| PAGE EXTRACT |

As a preliminary to discussing this, Chapter One takes up Hegel's theory of the will. Free will has three moments (the capacity to negate any inclination, the capacity to set oneself an end, and the capacity to still see the end as "mine" once it is realized in the external world). It can be actualized in three different shapes, the last of which is the full realization of the concept of will. The first two shapes, the "natural" and "arbitrary" wills are developmental stages towards the fully "rational" will -- they are not yet "for themselves" what they are "in themselves". Alznauer argues that arriving at the self-conception of oneself as free -- having a rational will -- is a necessary condition for responsibility (21).

Chapter Two discusses responsible agency from the illuminating viewpoint of "innocence" in the sense of not being fit to be held responsible. A responsible, non-innocent, agent must meet three conditions: first, have the required psychological capacities; second, have the self-conception of oneself as free; third, be a recognized member of the state (21, 85).

There are accordingly three ways in which beings can be "innocent". They can first of all lack the psychological capacities needed for responsibility. There are three of these, and Alznauer illustrates them with Hegel's views about animals, children and "the mentally deranged" (who suffer from local irrationalities thanks to obsessions and fixed ideas):

An individual must be capable of thought (unlike an animal), she must be capable of having personal insight into right and wrong (unlike a child), and [ . . . ] her thoughts and desires must be fully responsive to her judgments about the world and about what she has grounds to do (unlike the mentally deranged). (75)

"A normal human adult is one that has all three of these capacities and so fully satisfies the psychological conditions for responsible agency." (75).

| DATA SECTION |
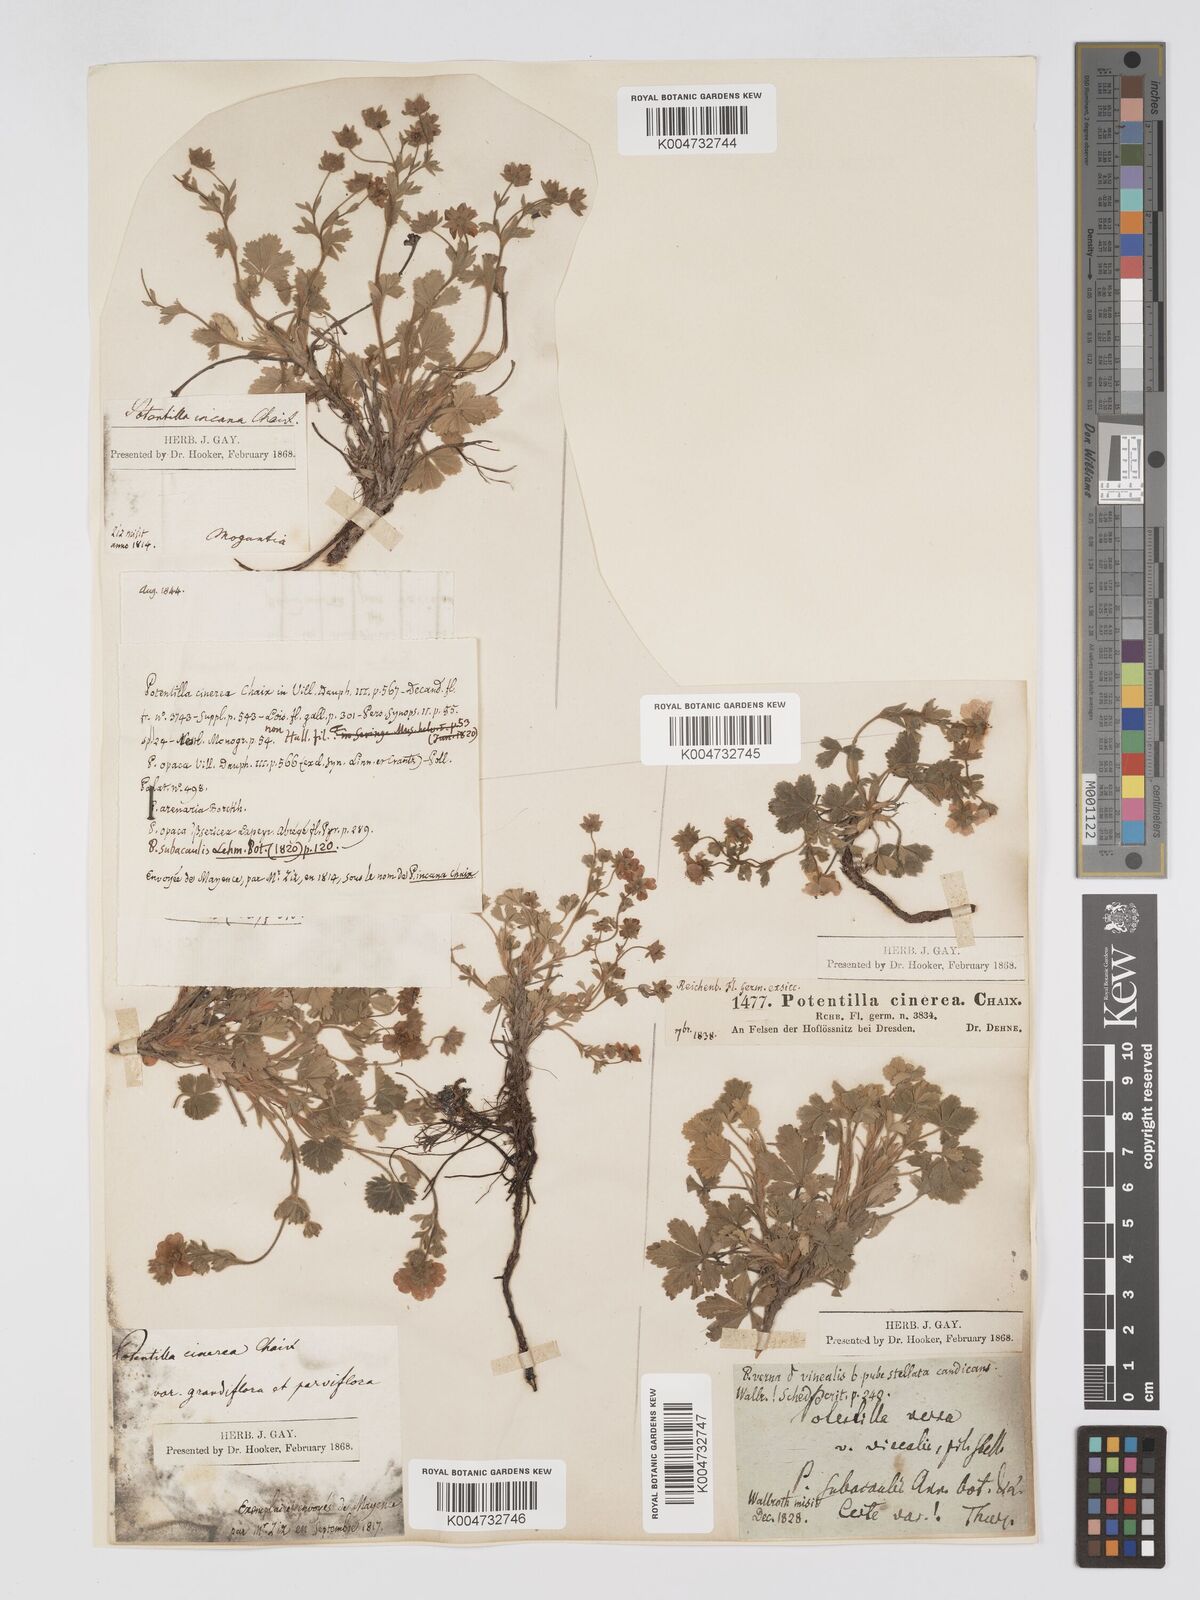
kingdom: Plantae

| STATED GOAL 1 |
In the Hegel review, which two shapes of the will are developmental stages toward the fully rational will?
| STATED GOAL 2 |
List the three moments of free will given in the Hegel review.

| ANSWER 1 |
The natural will and the arbitrary will.

| ANSWER 2 |
- The capacity to negate any inclination
- The capacity to set oneself an end
- The capacity to still see the end as "mine" once it is realized in the external world